The two-way defence mechanisms of bacteria and phages, viruses of the bacteria, can offer a solution to antibiotic resistance problems.
Hedvig Tamman, Associate Professor of Genetics at the Institute of Molecular and Cell Biology, University of Tartu, has received the Starting Grant from the European Research Council (ERC) to study the microbial arms race.
Antibiotic resistance is a growing problem in the treatment of infectious diseases caused by bacteria. Bacteria-attacking viruses can offer new solutions, for example, for developing antibiotics and their additives. The prospect of using phages in the fight against pathogenic bacteria has long been recognised, but their very high specificity and unpredictable reproduction have limited their wider use in medicine.
Bridging gaps
Tamman’s study bridges several gaps in the research on bacteria, phages and their interaction.

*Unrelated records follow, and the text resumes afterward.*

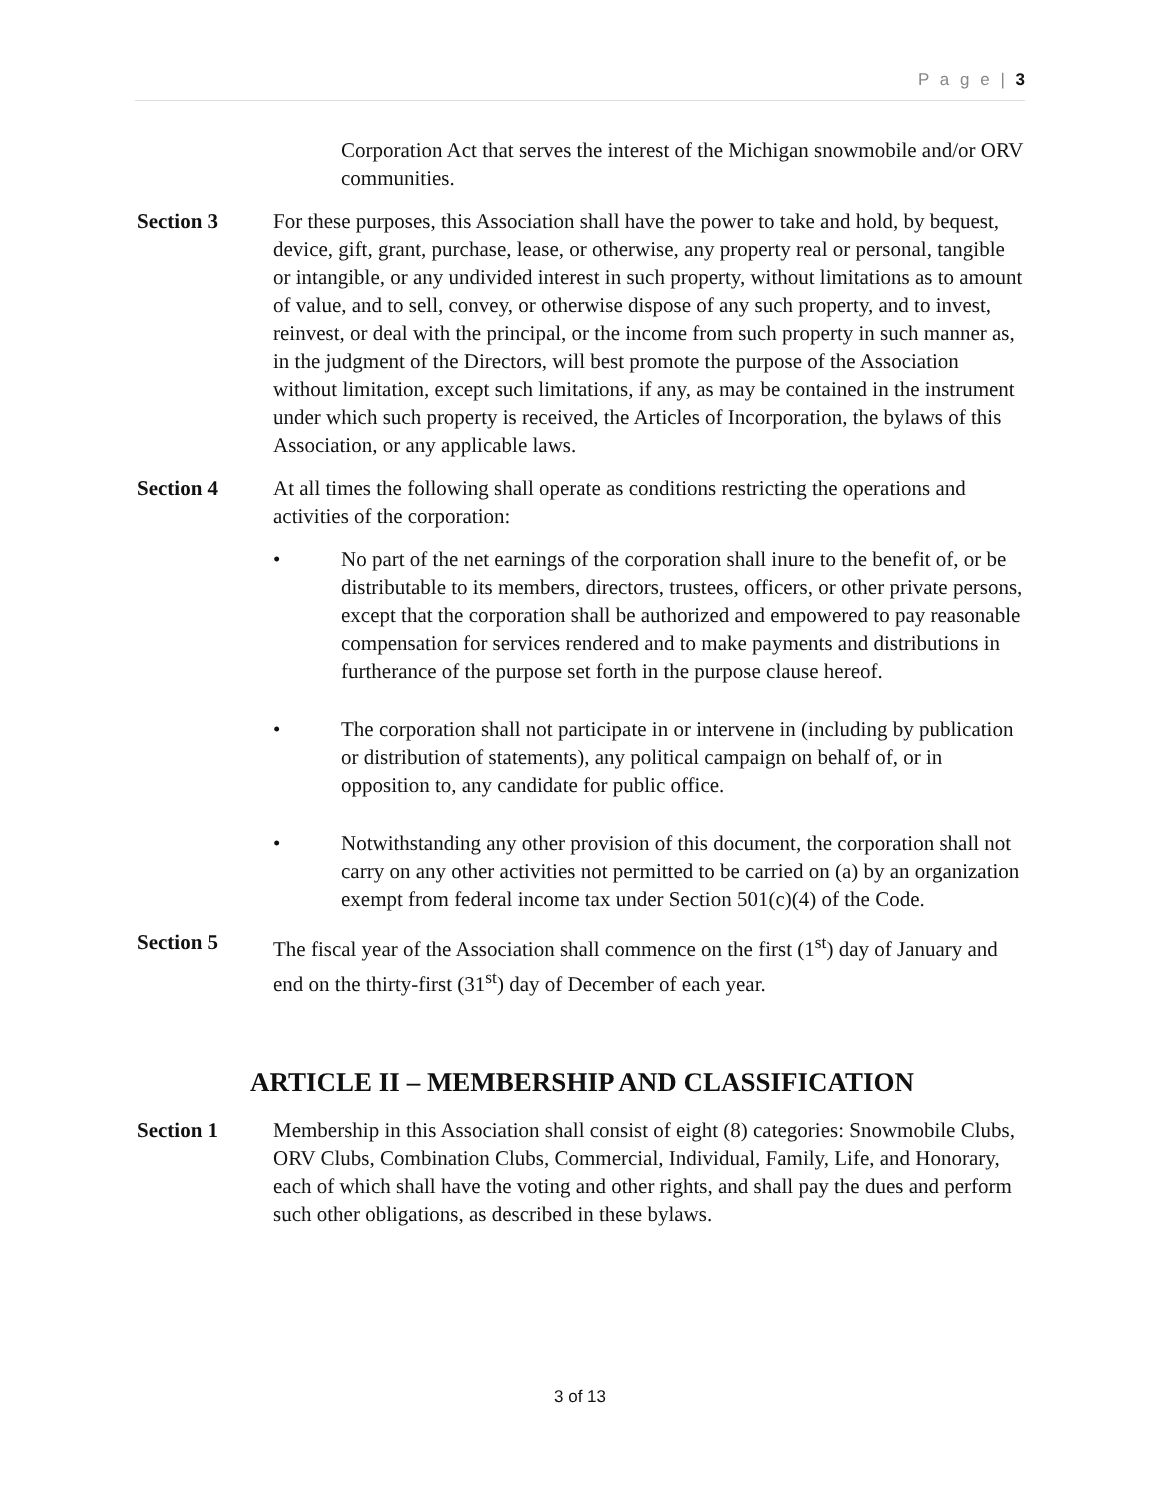P a g e | 3
Corporation Act that serves the interest of the Michigan snowmobile and/or ORV communities.
Section 3 For these purposes, this Association shall have the power to take and hold, by bequest, device, gift, grant, purchase, lease, or otherwise, any property real or personal, tangible or intangible, or any undivided interest in such property, without limitations as to amount of value, and to sell, convey, or otherwise dispose of any such property, and to invest, reinvest, or deal with the principal, or the income from such property in such manner as, in the judgment of the Directors, will best promote the purpose of the Association without limitation, except such limitations, if any, as may be contained in the instrument under which such property is received, the Articles of Incorporation, the bylaws of this Association, or any applicable laws.
Section 4 At all times the following shall operate as conditions restricting the operations and activities of the corporation:
• No part of the net earnings of the corporation shall inure to the benefit of, or be distributable to its members, directors, trustees, officers, or other private persons, except that the corporation shall be authorized and empowered to pay reasonable compensation for services rendered and to make payments and distributions in furtherance of the purpose set forth in the purpose clause hereof.
• The corporation shall not participate in or intervene in (including by publication or distribution of statements), any political campaign on behalf of, or in opposition to, any candidate for public office.
• Notwithstanding any other provision of this document, the corporation shall not carry on any other activities not permitted to be carried on (a) by an organization exempt from federal income tax under Section 501(c)(4) of the Code.
Section 5 The fiscal year of the Association shall commence on the first (1<sup>st</sup>) day of January and end on the thirty-first (31<sup>st</sup>) day of December of each year.
ARTICLE II – MEMBERSHIP AND CLASSIFICATION
Section 1 Membership in this Association shall consist of eight (8) categories: Snowmobile Clubs, ORV Clubs, Combination Clubs, Commercial, Individual, Family, Life, and Honorary, each of which shall have the voting and other rights, and shall pay the dues and perform such other obligations, as described in these bylaws.
3 of 13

“As bacteria and phages have co-evolved since the beginning of time, there is a kind of arms race between them – phages develop a mechanism to overcome all the bacterial defence systems,” said Tamman.
On the one hand, the researcher studies how bacteria defend themselves against phages. For example, bacteria have defence mechanisms against phages and other stressors, such as the toxin-antitoxin system in chromosomes and the stringent response – the latter puts the bacterium, when stressed, into a kind of hibernation. This helps it survive the antibiotic attack and supports the development and spread of resistance. On the other hand, Tamman hopes to discover what helps the phages paralyse the bacterial stringent response.
Fighting bacterial diseases
“Although the bacterium Pseudomonas putida that I study is not medically important, it is related to human and plant pathogens. Knowing how phages fight this bacterium gives us ideas that could help us fight bacterial diseases in the future,” Tamman said.
The ERC Starting Grant for early-stage researchers is €1.5 million over five years. The project “Deciphering stringent response proteins and toxin-antitoxin systems in the arms race between bacteria and phages” (abbreviation PhaBacArms) starts at the beginning of 2024 and runs until the end of 2028.
Hedvig Tamman defended her PhD in genetics at the University of Tartu in 2016. Her doctoral thesis denewsalt with the functionality of chromosomal toxin-antitoxin systems of the bacterium Pseudomonas putida. From 2016 to 2021, Tamman was a postdoctoral researcher at the Free University of Brussels, where she worked on determining bacterial stress responses and the structure of proteins involved in these responses.